>>>
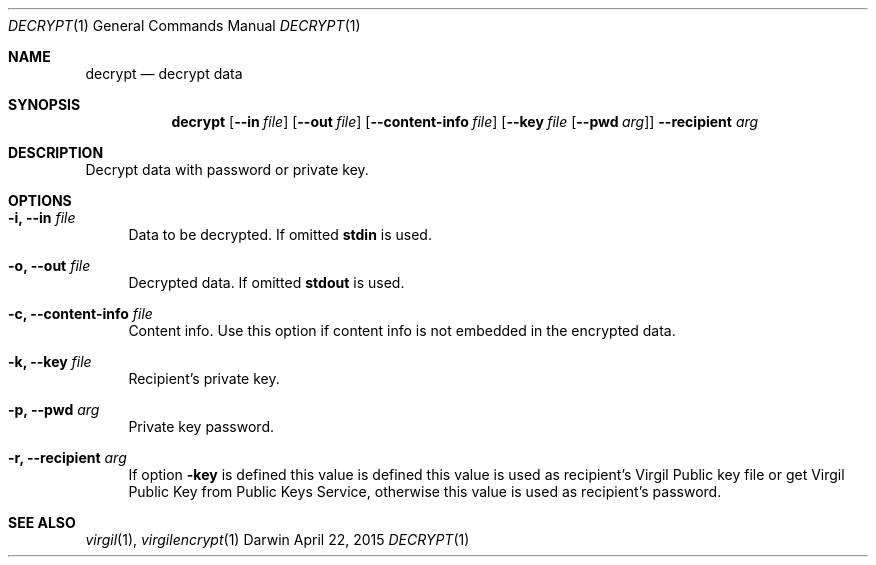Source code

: .Dd April 22, 2015
.Dt DECRYPT 1
.Os Darwin
.Sh NAME
.Nm decrypt
.Nd decrypt data
.Sh SYNOPSIS
.Nm
.Op Fl Fl in Ar file
.Op Fl Fl out Ar file
.Op Fl Fl content-info Ar file
.Op Fl Fl key Ar file Op Fl Fl pwd Ar arg
.Fl Fl recipient Ar arg
.Sh DESCRIPTION
Decrypt data with password or private key.
.Sh OPTIONS
.Bl -tag -width "--"
.It Fl i, Fl Fl in Ar file
Data to be decrypted. If omitted \fBstdin\fP is used.
.It Fl o, Fl Fl out Ar file
Decrypted data. If omitted \fBstdout\fP is used.
.It Fl c, Fl Fl content-info Ar file
Content info. Use this option if content info is not embedded in the encrypted data.
.It Fl k, Fl Fl key Ar file
Recipient's private key.
.It Fl p, Fl Fl pwd Ar arg
Private key password.
.It Fl r, Fl Fl recipient Ar arg
If option \fB-key\fP is defined this value is defined this value is used as recipient's Virgil Public key file or get Virgil Public Key from Public Keys Service, otherwise this value is used as recipient's password.
.El
.Sh SEE ALSO
.Xr virgil 1 ,
.Xr virgilencrypt 1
<<<
Try it: Your task is to copy each line of the listing that holds the word "content".

Exercise result:
.Op Fl Fl content-info Ar file
.It Fl c, Fl Fl content-info Ar file
Content info. Use this option if content info is not embedded in the encrypted data.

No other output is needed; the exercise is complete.